PROBLEM:
The task calls for the line containing "exposure_s: 1/13" and all later lines, through the end of the entries below, to be set down exactly and without pictures.

== DATASET RECORDS ==

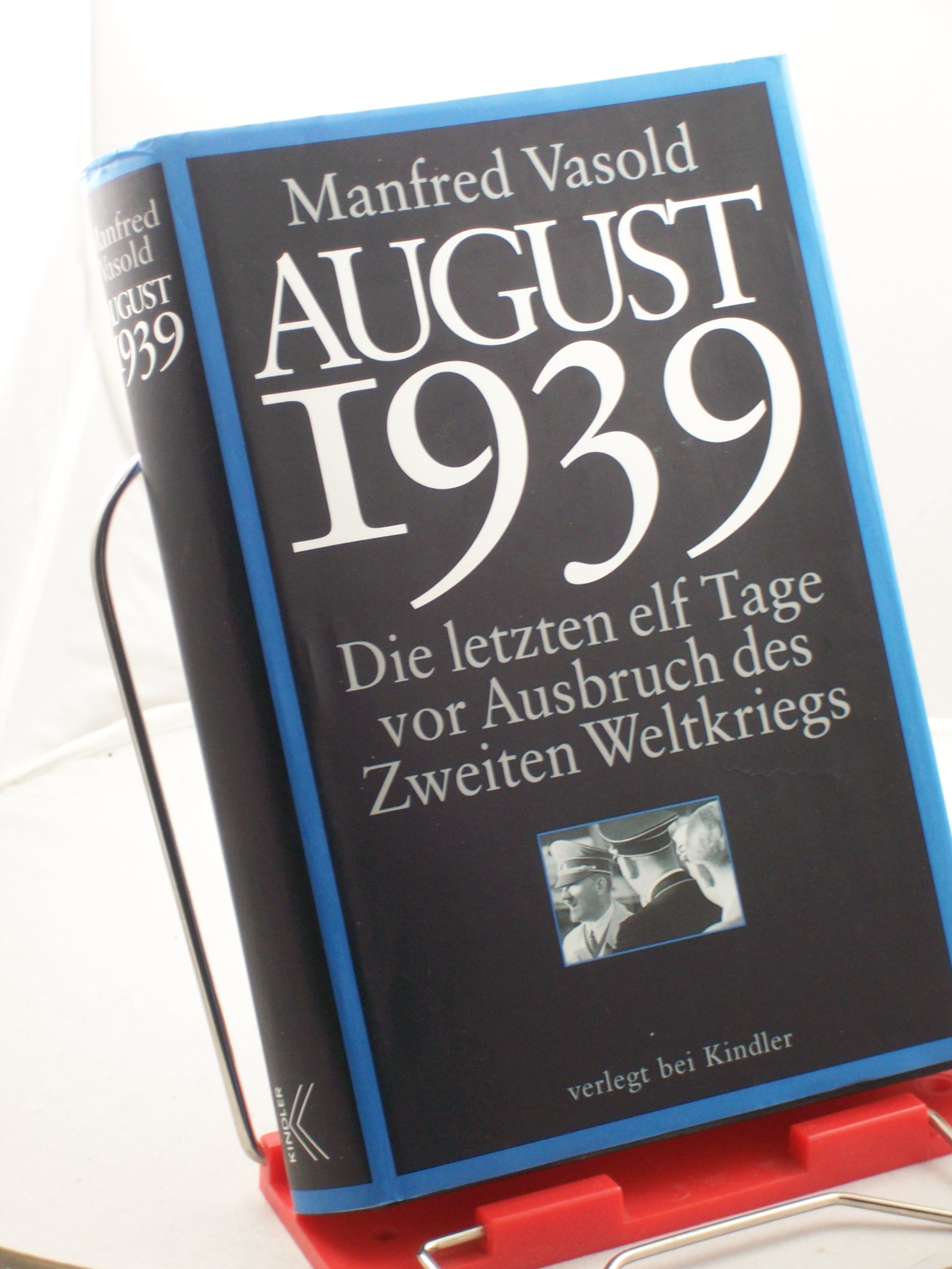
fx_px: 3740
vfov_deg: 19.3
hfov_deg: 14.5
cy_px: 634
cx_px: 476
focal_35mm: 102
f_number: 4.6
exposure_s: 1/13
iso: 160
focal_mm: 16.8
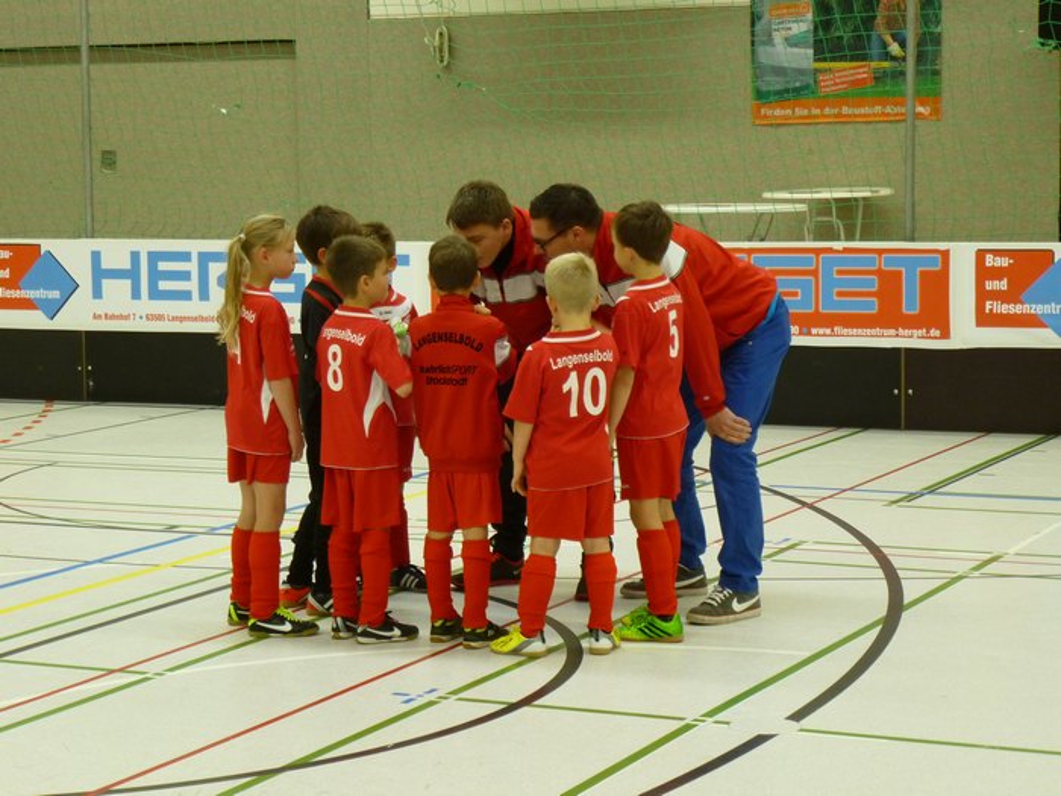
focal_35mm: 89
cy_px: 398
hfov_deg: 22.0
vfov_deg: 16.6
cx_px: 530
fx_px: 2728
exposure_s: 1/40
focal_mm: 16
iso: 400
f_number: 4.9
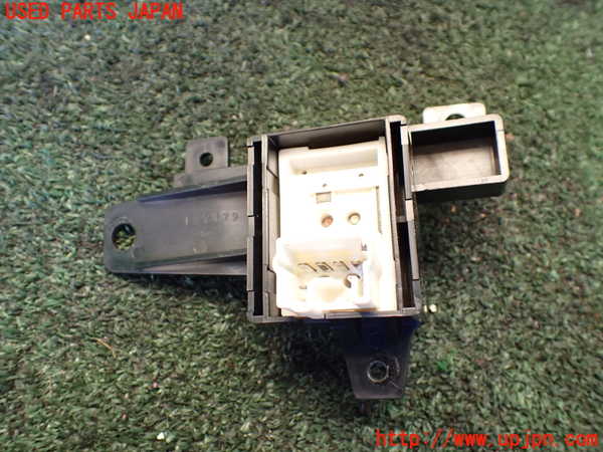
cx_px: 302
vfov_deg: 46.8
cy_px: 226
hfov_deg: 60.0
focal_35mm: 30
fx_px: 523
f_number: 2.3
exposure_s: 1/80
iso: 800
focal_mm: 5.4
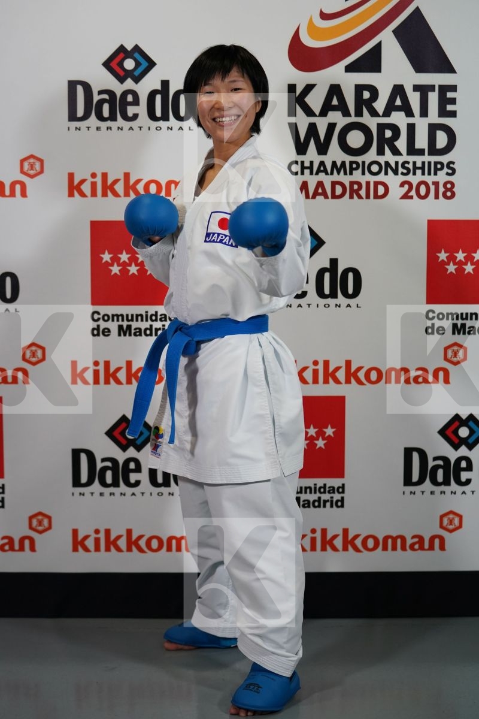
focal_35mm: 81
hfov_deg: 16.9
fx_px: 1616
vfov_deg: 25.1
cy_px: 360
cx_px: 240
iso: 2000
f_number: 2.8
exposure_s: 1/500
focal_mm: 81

===

THE ANSWER:
exposure_s: 1/13
iso: 160
focal_mm: 16.8
focal_35mm: 89
cy_px: 398
hfov_deg: 22.0
vfov_deg: 16.6
cx_px: 530
fx_px: 2728
exposure_s: 1/40
focal_mm: 16
iso: 400
f_number: 4.9
cx_px: 302
vfov_deg: 46.8
cy_px: 226
hfov_deg: 60.0
focal_35mm: 30
fx_px: 523
f_number: 2.3
exposure_s: 1/80
iso: 800
focal_mm: 5.4
focal_35mm: 81
hfov_deg: 16.9
fx_px: 1616
vfov_deg: 25.1
cy_px: 360
cx_px: 240
iso: 2000
f_number: 2.8
exposure_s: 1/500
focal_mm: 81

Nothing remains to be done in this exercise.